Pour rendre compte de la rapidité avec laquelle cette jeune demoiselle avait conçu de l’affection pour Nicolas, il est nécessaire de dire que l’amie de chez laquelle elle revenait était la fille d’un meunier, âgée d’environ dix-huit ans, qui s’était fiancée au fils d’un petit marchand de blé de la ville voisine. Miss Squeers et la fille du meunier étaient intimes, et elles avaient fait un pacte deux ans auparavant, suivant un usage en vigueur auprès des jeunes personnes ; il avait été convenu que celle qui serait demandée la première en mariage déposerait cet important secret dans le sein de l’autre avant de le communiquer à qui que ce fût, et la choisirait sans perdre de temps pour demoiselle d’honneur.
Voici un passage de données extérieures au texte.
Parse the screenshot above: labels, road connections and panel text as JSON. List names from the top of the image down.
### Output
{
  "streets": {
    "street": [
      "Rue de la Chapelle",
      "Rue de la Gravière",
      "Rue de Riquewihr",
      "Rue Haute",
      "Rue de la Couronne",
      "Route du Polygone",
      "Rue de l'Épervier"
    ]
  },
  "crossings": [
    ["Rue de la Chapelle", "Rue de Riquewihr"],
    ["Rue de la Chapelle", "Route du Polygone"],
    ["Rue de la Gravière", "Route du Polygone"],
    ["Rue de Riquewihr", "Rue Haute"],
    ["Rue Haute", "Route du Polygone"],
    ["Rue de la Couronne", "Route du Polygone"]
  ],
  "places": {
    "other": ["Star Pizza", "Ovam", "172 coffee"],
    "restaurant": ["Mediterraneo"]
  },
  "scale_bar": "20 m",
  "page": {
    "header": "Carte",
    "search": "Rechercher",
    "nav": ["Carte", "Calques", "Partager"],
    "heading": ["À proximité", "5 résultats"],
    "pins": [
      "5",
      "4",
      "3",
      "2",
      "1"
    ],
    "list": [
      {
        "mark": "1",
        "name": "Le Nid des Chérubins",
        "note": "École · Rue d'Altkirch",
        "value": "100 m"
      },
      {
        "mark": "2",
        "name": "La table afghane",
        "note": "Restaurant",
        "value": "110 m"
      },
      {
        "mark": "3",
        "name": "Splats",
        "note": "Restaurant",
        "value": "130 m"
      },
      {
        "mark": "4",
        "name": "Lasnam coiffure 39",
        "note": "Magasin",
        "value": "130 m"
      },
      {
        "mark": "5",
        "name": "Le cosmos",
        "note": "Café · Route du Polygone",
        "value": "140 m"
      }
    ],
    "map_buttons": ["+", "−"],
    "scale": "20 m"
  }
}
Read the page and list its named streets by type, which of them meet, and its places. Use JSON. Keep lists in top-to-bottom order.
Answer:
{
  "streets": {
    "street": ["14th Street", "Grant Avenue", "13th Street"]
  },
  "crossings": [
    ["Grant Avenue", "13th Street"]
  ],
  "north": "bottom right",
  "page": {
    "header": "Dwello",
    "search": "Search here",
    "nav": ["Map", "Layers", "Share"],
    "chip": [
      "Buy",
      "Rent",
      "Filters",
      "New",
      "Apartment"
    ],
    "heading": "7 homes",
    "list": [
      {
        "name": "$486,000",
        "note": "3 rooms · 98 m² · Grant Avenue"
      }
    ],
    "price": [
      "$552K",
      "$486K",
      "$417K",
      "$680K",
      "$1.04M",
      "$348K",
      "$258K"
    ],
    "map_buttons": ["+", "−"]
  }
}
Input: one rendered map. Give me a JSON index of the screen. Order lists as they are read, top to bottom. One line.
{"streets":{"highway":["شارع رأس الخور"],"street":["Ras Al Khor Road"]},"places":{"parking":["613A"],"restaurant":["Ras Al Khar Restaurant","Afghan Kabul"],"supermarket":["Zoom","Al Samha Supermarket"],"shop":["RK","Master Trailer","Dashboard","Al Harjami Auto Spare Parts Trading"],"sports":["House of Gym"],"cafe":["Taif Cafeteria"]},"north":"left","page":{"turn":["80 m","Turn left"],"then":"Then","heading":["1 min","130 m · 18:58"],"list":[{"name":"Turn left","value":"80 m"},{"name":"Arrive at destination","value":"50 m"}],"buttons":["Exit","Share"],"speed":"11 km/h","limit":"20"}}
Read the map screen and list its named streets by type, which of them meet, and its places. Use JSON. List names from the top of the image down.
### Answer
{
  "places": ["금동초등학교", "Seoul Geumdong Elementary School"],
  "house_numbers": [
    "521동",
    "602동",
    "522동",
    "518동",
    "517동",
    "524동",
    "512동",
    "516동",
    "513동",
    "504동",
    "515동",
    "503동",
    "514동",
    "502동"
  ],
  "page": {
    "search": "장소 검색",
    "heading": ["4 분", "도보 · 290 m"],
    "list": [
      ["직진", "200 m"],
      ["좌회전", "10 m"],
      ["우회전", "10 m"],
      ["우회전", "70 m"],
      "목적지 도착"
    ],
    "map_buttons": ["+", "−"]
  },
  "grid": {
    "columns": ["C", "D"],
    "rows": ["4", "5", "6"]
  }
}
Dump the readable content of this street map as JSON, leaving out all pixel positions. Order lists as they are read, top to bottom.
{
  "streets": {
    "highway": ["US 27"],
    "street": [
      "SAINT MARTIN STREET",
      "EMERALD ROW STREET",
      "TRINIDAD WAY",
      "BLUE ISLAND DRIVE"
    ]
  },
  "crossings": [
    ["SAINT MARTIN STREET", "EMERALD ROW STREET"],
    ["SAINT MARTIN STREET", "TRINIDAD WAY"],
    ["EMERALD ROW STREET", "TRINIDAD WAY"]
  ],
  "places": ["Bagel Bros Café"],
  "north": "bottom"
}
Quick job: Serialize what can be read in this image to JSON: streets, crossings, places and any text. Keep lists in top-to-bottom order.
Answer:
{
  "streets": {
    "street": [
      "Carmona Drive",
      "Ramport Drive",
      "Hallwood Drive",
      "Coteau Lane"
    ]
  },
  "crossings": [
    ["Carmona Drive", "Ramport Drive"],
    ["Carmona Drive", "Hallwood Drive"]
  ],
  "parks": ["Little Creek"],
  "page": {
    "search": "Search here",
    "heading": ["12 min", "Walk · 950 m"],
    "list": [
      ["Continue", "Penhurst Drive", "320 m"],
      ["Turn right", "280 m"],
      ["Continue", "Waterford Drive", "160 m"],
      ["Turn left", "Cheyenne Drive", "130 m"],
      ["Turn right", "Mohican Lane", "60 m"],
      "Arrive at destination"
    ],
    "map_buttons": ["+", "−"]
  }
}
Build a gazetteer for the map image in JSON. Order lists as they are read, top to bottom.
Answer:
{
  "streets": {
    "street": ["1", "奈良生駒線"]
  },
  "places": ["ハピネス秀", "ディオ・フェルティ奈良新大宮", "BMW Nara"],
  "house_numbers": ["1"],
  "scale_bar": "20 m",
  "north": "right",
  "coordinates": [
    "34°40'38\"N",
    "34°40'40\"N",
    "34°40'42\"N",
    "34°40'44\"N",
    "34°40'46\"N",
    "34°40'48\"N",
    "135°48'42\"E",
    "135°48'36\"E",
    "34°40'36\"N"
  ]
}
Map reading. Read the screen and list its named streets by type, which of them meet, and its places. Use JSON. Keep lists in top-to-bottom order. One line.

Conformément à cette promesse, la fille du meunier, dès qu’elle eut un engagement, vint annoncer à sa compagne cette agréable nouvelle. Il était onze heures du soir lorsqu’elle se précipita dans la chambre à coucher de miss Fanny ; et c’était à dix heures trente-cinq minutes, au coucou de la cuisine, que le fils du marchand de blé lui avait fait l’offre de son cœur et de sa main.

Or, miss Fanny avait cinq ans de plus que la fille du meunier, elle avait passé la vingtaine, ce qui est encore un point à considérer, et elle était possédée du plus violent désir de rendre à son amie secret pour secret. La petite entrevue avec Nicolas ne se fut pas plus tôt passée, que miss Squeers se rendit en toute hâte chez son amie, et, après lui avoir fait renouveler solennellement le serment de garder le silence, elle lui révéla, non pas qu’elle était, mais qu’elle allait être recherchée par le fils d’un homme de haut parage. Les circonstances qui l’avaient amené au château de Dotheboys en qualité de professeur étaient des plus mystérieuses et des plus remarquables ; et miss Fanny donna à entendre qu’elle avait de fortes raisons pour croire qu’il avait été attiré à Dotheboys par la renommée.

— N’est-ce pas une chose extraordinaire ? dit miss Squeers appuyant avec emphase sur l’adjectif. — Très-extraordinaire. Mais que vous a-t-il dit ? — Ne me le demandez pas, ma chère. — Oh ! ma chère ! c’est qu’il a des intentions, soyez-en sûre.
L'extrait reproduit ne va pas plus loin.